By this point, the guy was looking at us like we were nuts.  Like, "Don't these people know how many children they have?"

"One", I said, and then instantly felt sick.  But, we DO only have one "running around".  Horrifyingly, my answer was accurate.  Ted and I just looked at each other with one of those looks that conveys our understanding of exactly what is happening in the other person's brain.  We haven't spoken about it since.  It's probably going to happen at least 50 million more times in our lives, so why bother discussing it every single time?

I think the bigger point here, for me at least, is the ripple effect that losing Max has had on every single part of our lives.  The Tsunami was his passing and the way that it happened so suddenly and shockingly in the midst of our lives having become completely centered around his existence.  Then huge waves that immediately started flowing from that impact (and continue to come at us) I've discussed ad naseum - they continue to knock me off my feet daily - grief, survivors guilt, meaninglessness, emptiness, abandonment.  I am always looking for the the BIG waves - worried about their impact. So worried, in fact, that I forget to look for the little ones.  But, the little waves throw me off balance hourly - the questions people ask, the silly things people post on their Facebook pages (I made the mistake of looking last week and I could literally go on and on about this one), the milestones that children "his age" are reaching without him, the words that come out of my own mouth when I least expect it.

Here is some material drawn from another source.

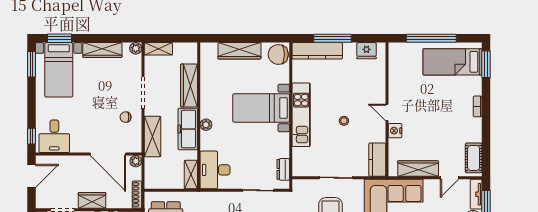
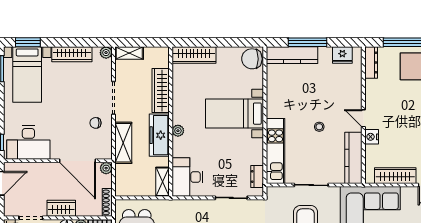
wardrobe: (239, 51) -> (194, 55), moved
dresser: (394, 58) -> (371, 62), added
kitchen unit: (301, 115) -> (275, 151), moved
desk: (54, 136) -> (28, 143), width x1.37
kitchen counter: (377, 160) -> (353, 158), width x1.50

There seems to be no end.  THIS is the new normal.  The new normal is making sure to always be on guard, to have your speech prepared, to know how you are going to handle a variety of situations that you used to be able to take for granted, to "put your best foot forward" even though it is mangled and non-functional.  It's anything but normal - this new normal of ours - still feeling all of the ripples, even on our "easiest" days.


Bianca said...

I am so sorry that you live with a new normal instead of being able to point to both your boys and say, "those two rug rats are ours." It is so ridiculously unfair to Max and Mo and you and Ted and all the people who love and miss Maxie so much. Just wanted to say that I know it's not the same, but I feel the ripples of Max not being here everyday and I know so many other people do too. He is so painfully missed. xoxo

jessica said...

I'm so sorry. Such an inadequate statement for how I feel for you guys. It is soul crushing. It is unfair. It is not the way that it's supposed to be. I am just so sorry that this is your "normal" and that you always have to be on guard with your hearts and souls. Mostly, I am just so sorry that Maxie is not here. It's not right. Thinking of you and your beautiful boy today, and always. Love you. xo

emily said...

"The new normal is making sure to always be on guard, to have your speech prepared, to know how you are going to handle a variety of situations that you used to be able to take for granted"--Yes, this! All. The. Time.

Em said...

I totally get this post. How the little waves smack you in the back when you're scanning the horizon for the big ones. oh yes.

I do want to say that I couldn't read your blog when I first found it because you got Mo so quickly and we had to wait 'so long' (not long at all in the grand scheme of things) for Nathan. I'm so glad I follow you now. Max and Eva were so close in age. I wish I had been following in the early days but there you go...nothing is ever right is it. Thinking of you Abby as you swim in the waves.